**Directions for this task:** Return the records from the first line through the line containing "pinky pip: (168, 539)", and leave out the pictures.

**Provided data:**
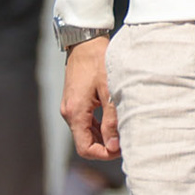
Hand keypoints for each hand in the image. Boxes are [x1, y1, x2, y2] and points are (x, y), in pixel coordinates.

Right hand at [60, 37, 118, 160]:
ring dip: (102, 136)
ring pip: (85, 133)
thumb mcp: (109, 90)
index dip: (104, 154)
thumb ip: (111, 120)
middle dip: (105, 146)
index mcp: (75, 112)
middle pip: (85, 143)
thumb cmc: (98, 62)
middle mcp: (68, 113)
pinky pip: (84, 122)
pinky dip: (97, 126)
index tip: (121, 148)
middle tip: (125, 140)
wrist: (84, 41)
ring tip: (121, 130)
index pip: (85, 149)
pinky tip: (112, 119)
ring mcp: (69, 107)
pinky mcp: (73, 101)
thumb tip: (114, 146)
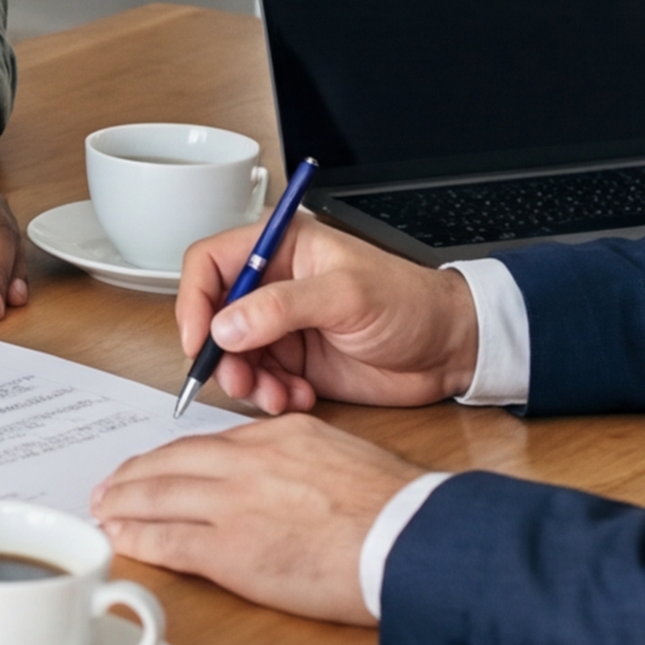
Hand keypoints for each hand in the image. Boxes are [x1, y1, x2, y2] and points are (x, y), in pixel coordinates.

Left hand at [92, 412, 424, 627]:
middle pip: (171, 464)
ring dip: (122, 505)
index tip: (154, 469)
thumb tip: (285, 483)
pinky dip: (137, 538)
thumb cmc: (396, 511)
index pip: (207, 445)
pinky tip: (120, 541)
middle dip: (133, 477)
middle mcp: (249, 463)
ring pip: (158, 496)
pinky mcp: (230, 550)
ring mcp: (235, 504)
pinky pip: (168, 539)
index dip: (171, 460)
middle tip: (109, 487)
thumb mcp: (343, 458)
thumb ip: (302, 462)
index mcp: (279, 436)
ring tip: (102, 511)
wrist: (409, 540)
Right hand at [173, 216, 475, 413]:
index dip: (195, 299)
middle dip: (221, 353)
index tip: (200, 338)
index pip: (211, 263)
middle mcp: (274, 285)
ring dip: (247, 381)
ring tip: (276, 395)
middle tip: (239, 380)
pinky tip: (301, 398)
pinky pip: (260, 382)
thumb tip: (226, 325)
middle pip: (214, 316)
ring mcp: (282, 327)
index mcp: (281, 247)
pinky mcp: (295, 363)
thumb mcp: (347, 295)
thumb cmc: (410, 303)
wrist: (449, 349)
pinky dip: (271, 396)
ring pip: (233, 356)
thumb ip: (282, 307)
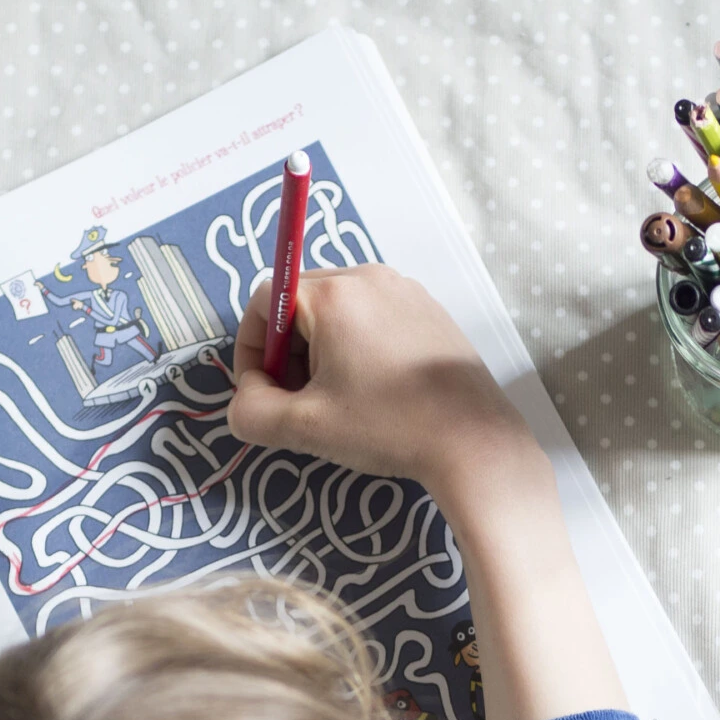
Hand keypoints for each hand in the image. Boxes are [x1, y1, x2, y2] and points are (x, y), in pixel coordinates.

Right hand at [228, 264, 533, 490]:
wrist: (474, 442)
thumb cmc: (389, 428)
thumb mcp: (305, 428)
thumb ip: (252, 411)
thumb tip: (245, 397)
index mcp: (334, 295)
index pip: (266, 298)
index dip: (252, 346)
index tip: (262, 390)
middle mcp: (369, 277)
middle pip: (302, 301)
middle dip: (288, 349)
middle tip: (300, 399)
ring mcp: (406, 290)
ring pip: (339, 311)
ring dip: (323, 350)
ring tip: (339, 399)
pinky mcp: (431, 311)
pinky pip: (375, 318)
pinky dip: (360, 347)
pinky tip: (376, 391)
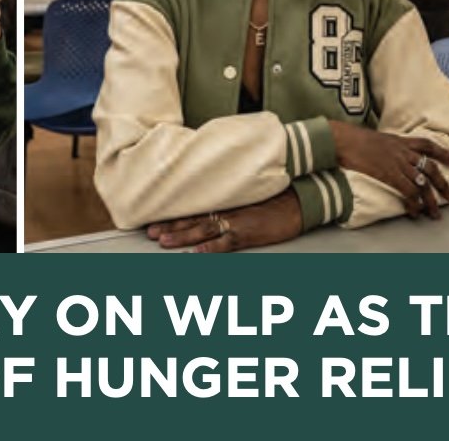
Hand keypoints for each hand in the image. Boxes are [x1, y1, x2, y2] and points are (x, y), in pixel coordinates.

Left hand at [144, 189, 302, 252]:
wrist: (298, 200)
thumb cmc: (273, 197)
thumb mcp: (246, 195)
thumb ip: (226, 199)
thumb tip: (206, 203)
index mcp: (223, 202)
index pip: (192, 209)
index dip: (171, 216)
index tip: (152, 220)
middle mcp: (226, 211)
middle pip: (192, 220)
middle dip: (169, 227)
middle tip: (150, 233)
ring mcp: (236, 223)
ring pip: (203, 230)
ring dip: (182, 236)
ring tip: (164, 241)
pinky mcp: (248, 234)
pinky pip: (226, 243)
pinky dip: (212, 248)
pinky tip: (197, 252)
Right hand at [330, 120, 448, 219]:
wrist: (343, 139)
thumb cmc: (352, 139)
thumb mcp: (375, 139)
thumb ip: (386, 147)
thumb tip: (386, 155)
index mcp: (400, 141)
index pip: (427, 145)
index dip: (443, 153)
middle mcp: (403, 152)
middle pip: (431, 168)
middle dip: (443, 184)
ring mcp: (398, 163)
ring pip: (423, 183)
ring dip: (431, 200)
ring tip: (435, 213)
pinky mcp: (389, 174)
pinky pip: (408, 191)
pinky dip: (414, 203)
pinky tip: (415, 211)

**Answer for the task:**
Hand keypoints for each hand in the image. Boxes are [x1, y1, x2, y2] and points are (x, y), in pixel coordinates.

Right hand at [60, 37, 118, 160]:
ring dip: (102, 136)
ring pip: (85, 133)
thumb mcp: (109, 90)
index dip: (104, 154)
thumb ip: (111, 120)
middle dip: (105, 146)
index mcp: (75, 112)
middle pip: (85, 143)
thumb cmc: (98, 62)
middle mcp: (68, 113)
pinky pip: (84, 122)
pinky dip: (97, 126)
index tip: (121, 148)
middle tip: (125, 140)
wrist: (84, 41)
ring tip: (121, 130)
index pip: (85, 149)
pinky tip: (112, 119)
ring mcp: (69, 107)
pinky mcp: (73, 101)
thumb tip: (114, 146)
Hand keypoints for each hand in the image. Boxes are [x1, y1, x2, y2] and points are (x, y), in pixel coordinates.

Left hand at [92, 412, 424, 627]:
middle pip: (171, 464)
ring dip: (122, 505)
index tip: (154, 469)
thumb tip: (285, 483)
pinky dip: (137, 538)
thumb cmc: (396, 511)
index pip: (207, 445)
pinky tip: (120, 541)
middle dip: (133, 477)
middle mcp: (249, 463)
ring pip: (158, 496)
pinky mcp: (230, 550)
ring mcp: (235, 504)
pinky pip: (168, 539)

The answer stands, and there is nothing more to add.